Axa: Lebenslang zu lang… Harte Kündigungs-Aktion

Berater Top News von Uwe Schmidt-Kasparek

Ärger droht Kunden und Vermittlern der Axa-Versicherung. Die Unfall-Kombirente (UKR) hat das Unternehmen jetzt eingestellt und gleichzeitig wird 17.500 Kunden eine Änderungskündigung „angeboten“.

Axa, Kündigung, Unfall, Sachversicherung

Die Axa verabschiedet sich im Unfallbereich von mehreren tausend Verträgen. Bild: pixabay / geralt

Betroffene Axa-Kunden können in die Existenzschutzversicherung (ESV) umsteigen. Grund der Aktion: Die lebenslange Rente, die mit der UKR geboten wird, ist im Niedrigzinsmarkt zu teuer geworden. Zudem ist die Lebenserwartung gestiegen. Das führt ebenso dazu, dass Schadenfälle teurer werden. Zudem enthält die UKR im Schadenfall eine Dynamik von 1,5 Prozent.

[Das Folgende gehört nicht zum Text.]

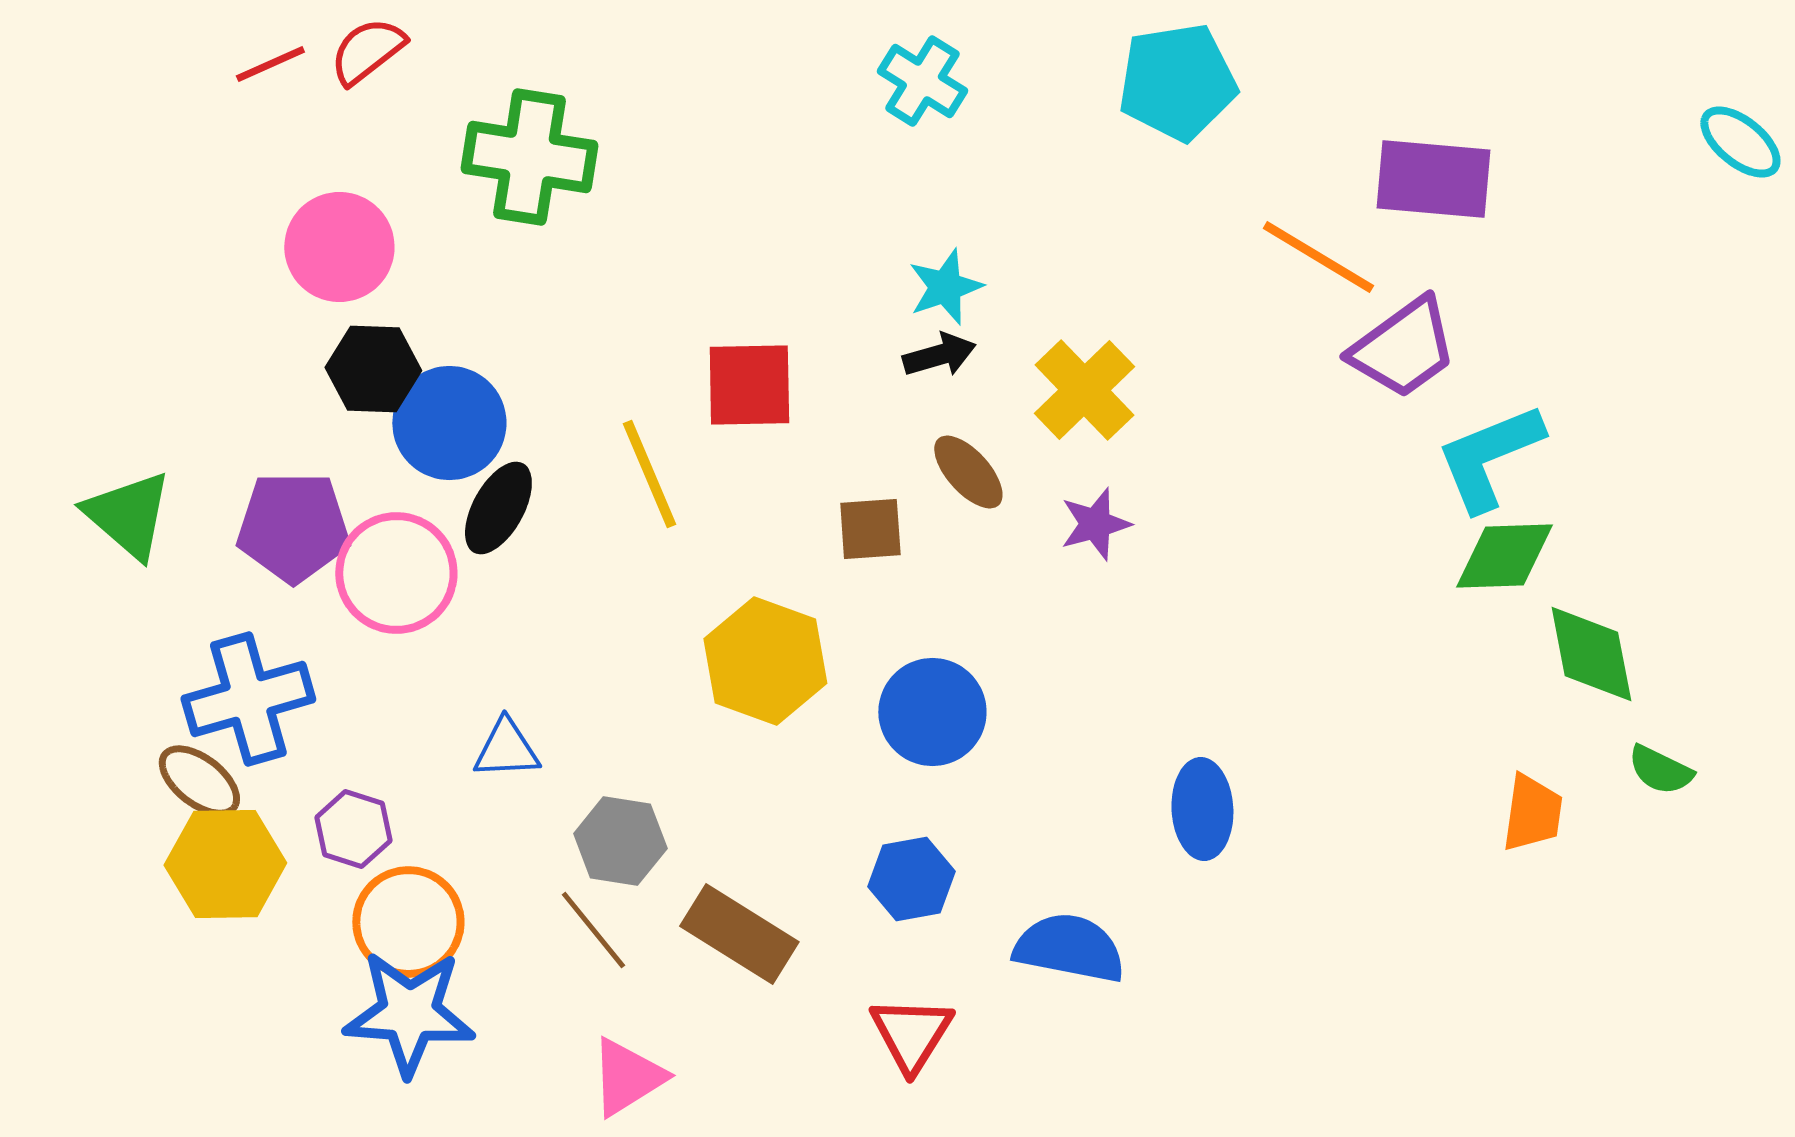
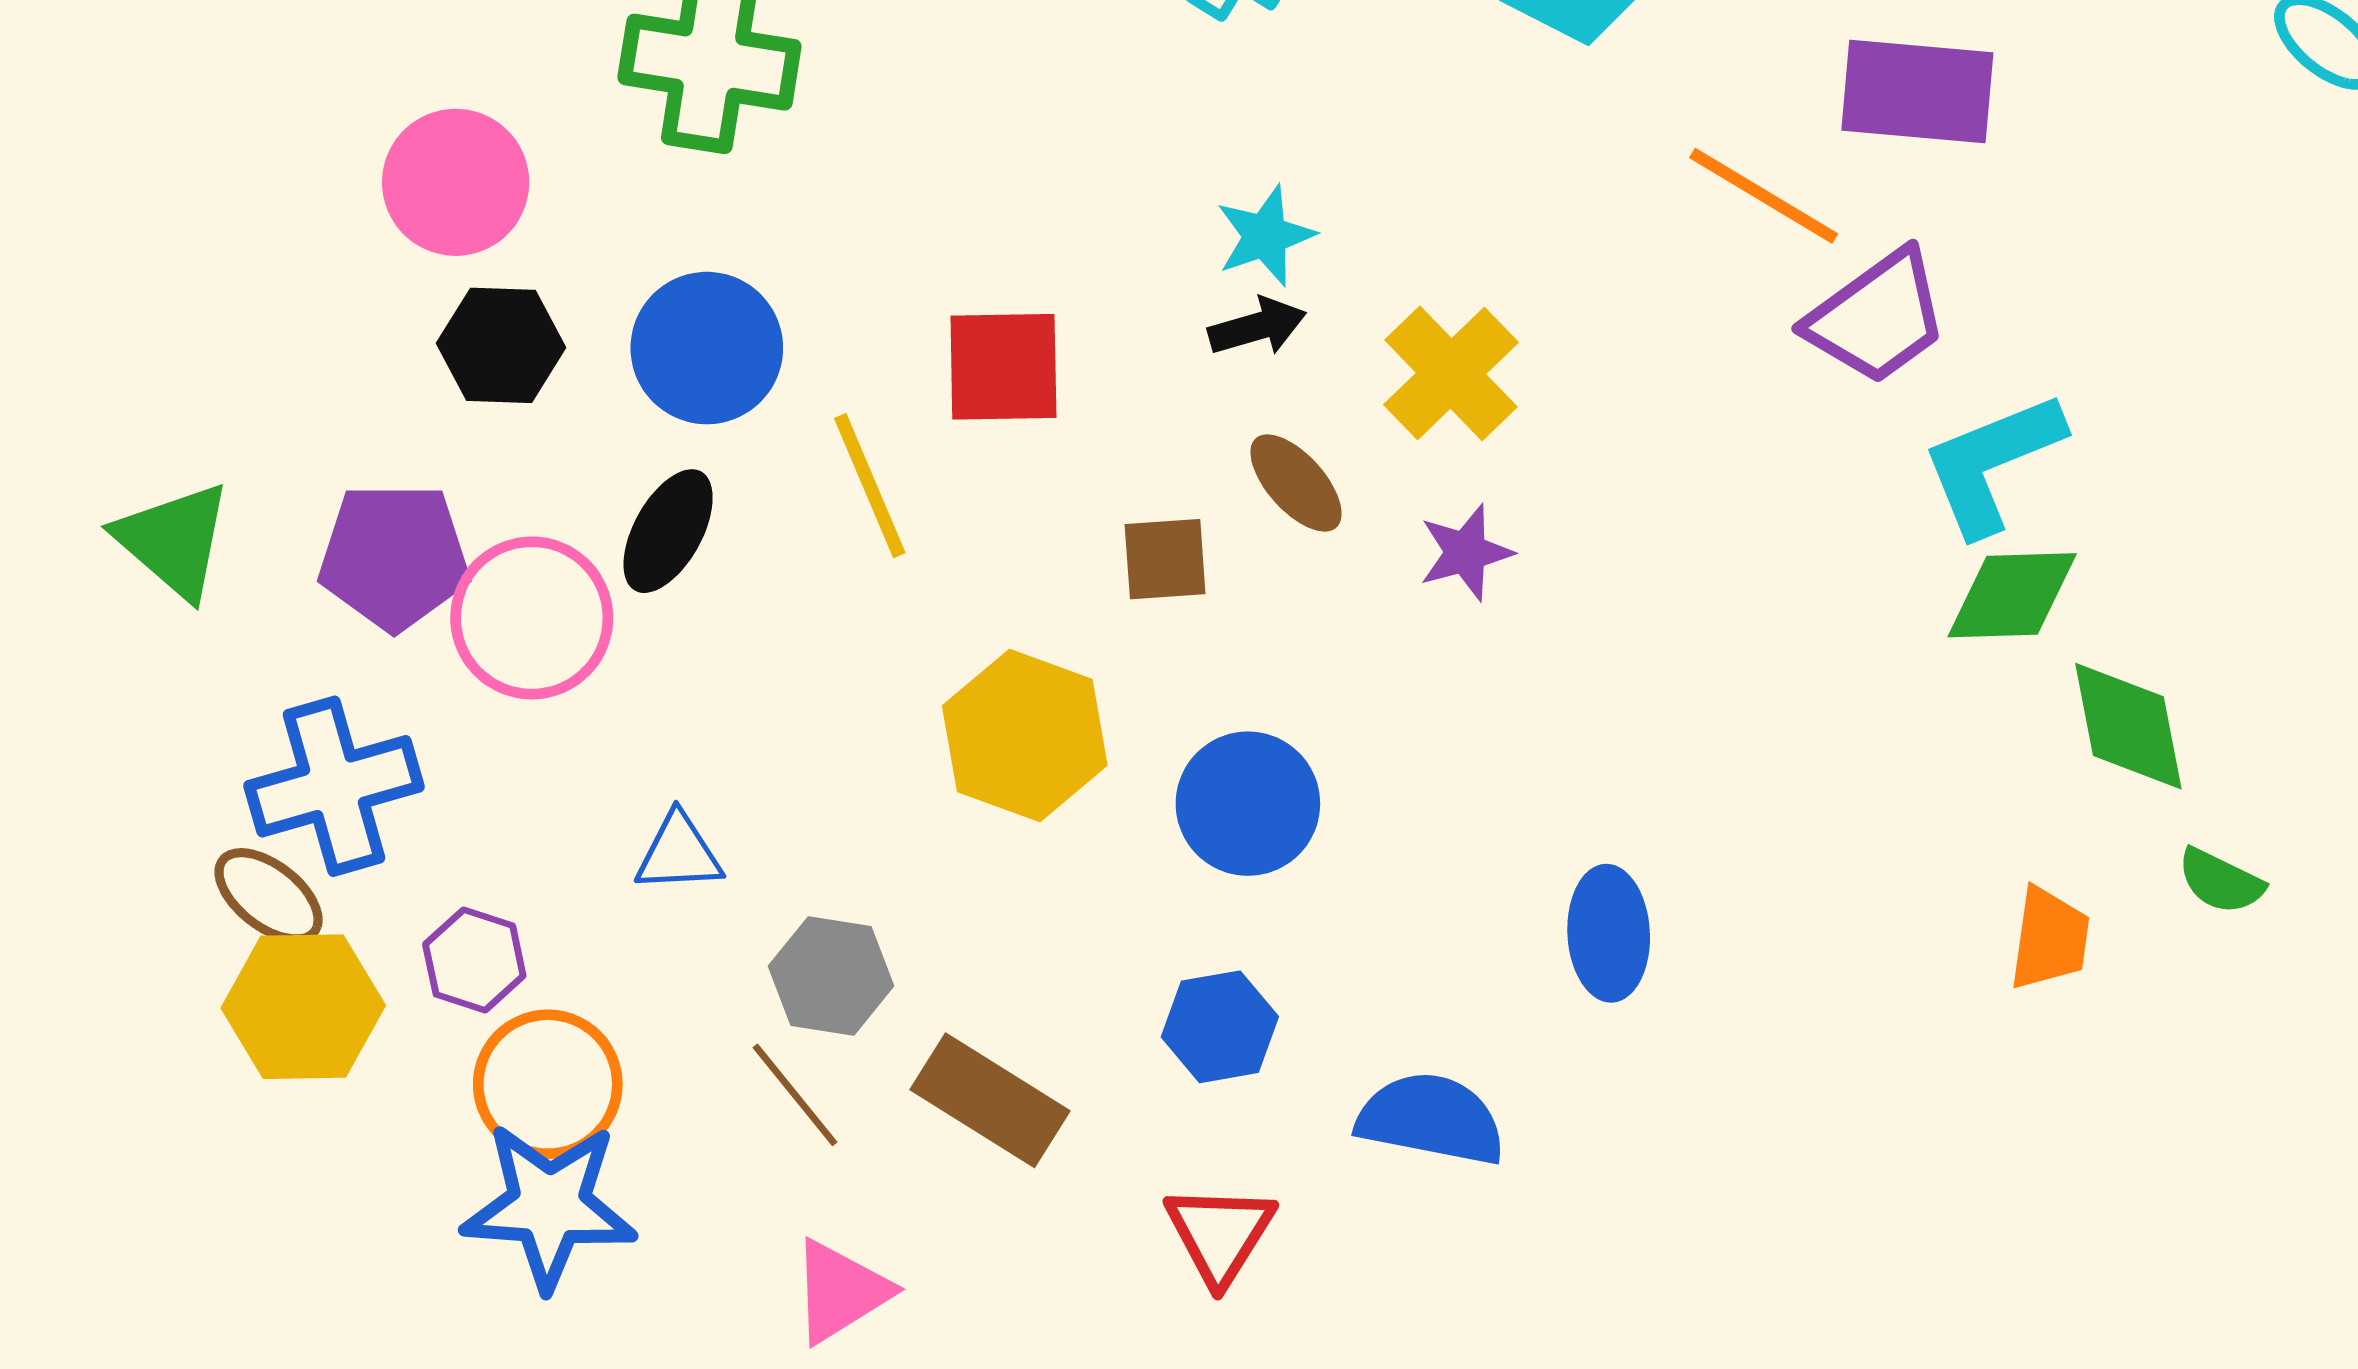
blue circle: (449, 423) -> (707, 348), moved

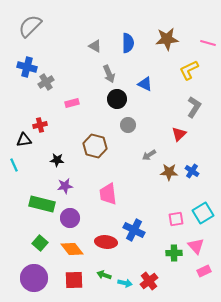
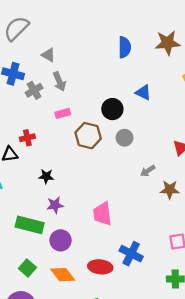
gray triangle: (95, 46) -> (48, 55), moved
gray arrow: (109, 74) -> (59, 81), moved
brown hexagon: (95, 146) -> (88, 136), moved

Eine Synopse der beiden Produkte zeigt, dass die ESV leistungsschwächer ist. Das gilt aber nicht nur für die begrenzte Leistungsdauer bis zum 67. Lebensjahr. Sondern auch für andere Konditionen. Zwar gelten für die Umstiegs-Aktion Sonderpreise. Doch die ESV ist teurer als die UKR – sogar erheblich, wie eine Musterrechnung zeigt. Den Kunden bleibt eigentlich keine Wahl. Sie müssen umsteigen, wollen sie ihren Schutz nicht verlieren. Viel Beratungskompetenz und Fingerspitzengefühl ist hier angesagt.

Ombudsmann: Aktion ist rechtens

Trotzdem dürfte die öffentlich gewordene Aktion ordentlichen Ärger für Vermittler mitbringen. Zwar ist es legitim auf Basis der Sachversicherung kalkulierte Verträge zu kündigen, soweit der Versicherer nicht auf dieses Recht verzichtet hat. Doch gefühlt ist der Rückzug aus der lebenslangen Rente ein Vertrauensverlust.

Nicht alle Kunden sind von der Aktion betroffen. Laut Versicherungsombudsmann, dem ehemaligen BGH-Richter Prof. Günter Hirsch, ist die Kündigung der Axa-Kunden rechtlich zulässig. Es liege auch kein Verstoß gegen die Gleichbehandlung vor, weil nur ein Teil der Kunden von der Aktion betroffen sind. Wer schon eine Rente bekommt, erhält sie, so die Axa, natürlich weiter – so lange er lebt.

Die Aktion sorgt für Unruhe im Markt. Dabei sollten Multi-Risk- und Grundfähigkeitspolicen doch als Alternative für die Berufsunfähigkeitsversicherung aufgebaut werden. Hier droht ein Imageschaden. Ob noch weitere Anbieter solche Aktionen planen oder schon praktizieren, prüft procontra derzeit. Die Ergebnisse werden im August/September-Heft von procontra veröffentlicht.